APA State Government Affairs continues to support its district branches and state associations in advocating for coverage of CoCM. For more information or to view model legislation adapted specifically for your state, visit our website.
Montana Law Prohibits Non-Competes For Psychiatrists and Behavioral Health Professionals
The Montana Psychiatric Association (MPA) is celebrating a victory after Governor Gianforte signed MPA-initiated legislation (SB 451) into law, prohibiting non-competes for psychiatrists and behavioral health professionals, including psychologists, social workers, professional counselors, addiction counselors, marriage and family therapists, and behavioral health peer support specialists. APA assisted MPA by drafting the legislation and partnered closely with them throughout the process. If your APA district branch or state association is interested in similar legislation, please contact APA State Government Affairs Director Erin Philp.
Ensuring Medical Licensure Application Questions Comply With The ADA
Several medical students and physicians live or have lived with some form of mental illness. Medical licensure boards in several states have asked physician medical licensure applicants with medical degrees intrusive questions about whether they have any psychiatric history, discouraging those who need psychiatric treatment from seeking it. The United States Department of Justice has established that such questions violate the Americans with Disabilities Act (ADA).
After lobbying for reform for several years, the Illinois Psychiatric Society (IPS) scored a victory this session when Governor JB Pritzker signed IPS-initiated legislation (HB 3109) into law, which amends the Illinois Medical Practice Act regarding provisions concerning application for medical licensure, requiring that the Illinois State Medical Board, in determining mental capacity, must ensure questions concerning mental health are compliant with the guidelines of the Americans with Disabilities Act.
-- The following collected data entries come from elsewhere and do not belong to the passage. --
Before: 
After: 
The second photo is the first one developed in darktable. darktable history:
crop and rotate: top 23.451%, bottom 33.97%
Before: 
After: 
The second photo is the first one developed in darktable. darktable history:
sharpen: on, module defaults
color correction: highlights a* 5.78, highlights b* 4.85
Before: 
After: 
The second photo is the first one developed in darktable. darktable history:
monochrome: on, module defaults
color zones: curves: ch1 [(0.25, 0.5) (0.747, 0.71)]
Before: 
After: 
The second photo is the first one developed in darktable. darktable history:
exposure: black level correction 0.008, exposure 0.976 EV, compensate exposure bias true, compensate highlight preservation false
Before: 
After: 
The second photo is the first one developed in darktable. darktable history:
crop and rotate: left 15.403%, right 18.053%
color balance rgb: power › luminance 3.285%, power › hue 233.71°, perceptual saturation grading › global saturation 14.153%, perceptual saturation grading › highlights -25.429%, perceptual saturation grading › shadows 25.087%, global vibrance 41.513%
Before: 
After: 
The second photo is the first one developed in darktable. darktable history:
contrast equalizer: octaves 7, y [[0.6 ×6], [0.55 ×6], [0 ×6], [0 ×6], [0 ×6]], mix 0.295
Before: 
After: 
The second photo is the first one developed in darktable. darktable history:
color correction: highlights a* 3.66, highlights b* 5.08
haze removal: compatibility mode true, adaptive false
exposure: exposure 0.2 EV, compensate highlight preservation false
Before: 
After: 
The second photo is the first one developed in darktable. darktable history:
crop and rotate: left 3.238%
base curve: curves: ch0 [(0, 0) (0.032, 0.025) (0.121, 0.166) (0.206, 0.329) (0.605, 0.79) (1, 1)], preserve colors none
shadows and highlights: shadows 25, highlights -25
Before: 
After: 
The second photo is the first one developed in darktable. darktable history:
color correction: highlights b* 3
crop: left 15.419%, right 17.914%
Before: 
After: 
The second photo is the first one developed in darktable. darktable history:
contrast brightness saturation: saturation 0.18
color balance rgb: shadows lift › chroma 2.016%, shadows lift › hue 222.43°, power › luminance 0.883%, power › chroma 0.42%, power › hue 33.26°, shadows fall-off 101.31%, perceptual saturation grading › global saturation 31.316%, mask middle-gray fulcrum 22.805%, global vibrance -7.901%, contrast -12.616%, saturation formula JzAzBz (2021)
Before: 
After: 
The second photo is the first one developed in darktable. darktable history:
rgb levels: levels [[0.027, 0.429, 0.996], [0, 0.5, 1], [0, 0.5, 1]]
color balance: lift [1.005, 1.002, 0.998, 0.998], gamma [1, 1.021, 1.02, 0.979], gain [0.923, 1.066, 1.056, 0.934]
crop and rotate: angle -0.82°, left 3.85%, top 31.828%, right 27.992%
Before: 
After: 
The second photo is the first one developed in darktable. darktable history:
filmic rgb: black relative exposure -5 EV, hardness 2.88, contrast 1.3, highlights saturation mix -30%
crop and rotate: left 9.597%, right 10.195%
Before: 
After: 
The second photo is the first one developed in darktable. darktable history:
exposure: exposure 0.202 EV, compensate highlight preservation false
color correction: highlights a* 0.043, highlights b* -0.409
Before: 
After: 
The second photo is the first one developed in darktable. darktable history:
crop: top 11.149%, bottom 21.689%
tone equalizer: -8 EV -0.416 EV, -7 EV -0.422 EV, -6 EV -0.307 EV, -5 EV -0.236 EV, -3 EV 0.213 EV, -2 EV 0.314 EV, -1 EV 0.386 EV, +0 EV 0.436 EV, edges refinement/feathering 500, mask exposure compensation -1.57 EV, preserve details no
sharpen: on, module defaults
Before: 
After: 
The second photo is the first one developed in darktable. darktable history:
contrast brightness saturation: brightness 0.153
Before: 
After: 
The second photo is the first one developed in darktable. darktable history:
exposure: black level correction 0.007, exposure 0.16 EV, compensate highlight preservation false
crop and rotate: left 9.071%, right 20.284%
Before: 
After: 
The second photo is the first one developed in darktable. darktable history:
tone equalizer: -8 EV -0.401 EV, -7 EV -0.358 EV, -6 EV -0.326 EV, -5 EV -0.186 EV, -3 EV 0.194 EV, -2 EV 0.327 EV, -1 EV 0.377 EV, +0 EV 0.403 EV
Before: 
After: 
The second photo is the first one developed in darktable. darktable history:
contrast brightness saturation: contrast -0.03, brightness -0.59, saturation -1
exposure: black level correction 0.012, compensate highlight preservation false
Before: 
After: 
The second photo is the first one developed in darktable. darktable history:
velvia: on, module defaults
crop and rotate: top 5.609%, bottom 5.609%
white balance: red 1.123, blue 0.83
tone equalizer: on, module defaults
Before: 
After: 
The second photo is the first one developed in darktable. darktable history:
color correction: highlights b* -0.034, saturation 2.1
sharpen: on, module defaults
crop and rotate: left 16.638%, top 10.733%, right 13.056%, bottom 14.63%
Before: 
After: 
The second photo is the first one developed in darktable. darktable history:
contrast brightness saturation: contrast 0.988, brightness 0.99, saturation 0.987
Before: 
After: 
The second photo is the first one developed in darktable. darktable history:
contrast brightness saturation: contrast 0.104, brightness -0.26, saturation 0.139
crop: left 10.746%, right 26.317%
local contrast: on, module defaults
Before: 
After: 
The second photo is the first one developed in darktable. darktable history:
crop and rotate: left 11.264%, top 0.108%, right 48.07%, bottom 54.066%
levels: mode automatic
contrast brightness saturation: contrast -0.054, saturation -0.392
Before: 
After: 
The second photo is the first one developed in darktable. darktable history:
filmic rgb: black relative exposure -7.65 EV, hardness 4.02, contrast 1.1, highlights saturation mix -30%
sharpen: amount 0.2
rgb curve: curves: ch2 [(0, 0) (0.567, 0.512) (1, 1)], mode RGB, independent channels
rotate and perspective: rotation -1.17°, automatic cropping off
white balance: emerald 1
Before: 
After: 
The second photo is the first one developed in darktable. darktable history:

Massachusetts Psychiatric Society Testifies in Support of Prior Authorization Reform
Last month, the Massachusetts Joint Committee on Financial Services held a hearing on SB 677/HB 941, the APA-drafted prior authorization reform bill. Dr. Amy Harrington testified on behalf of the Massachusetts Psychiatric Society in support of the bill. Among the many provisions of the bill, it streamlines the approval and denial process and eliminates prior authorization for a number of drugs, antipsychotic long-acting injectables, and OUD treatment.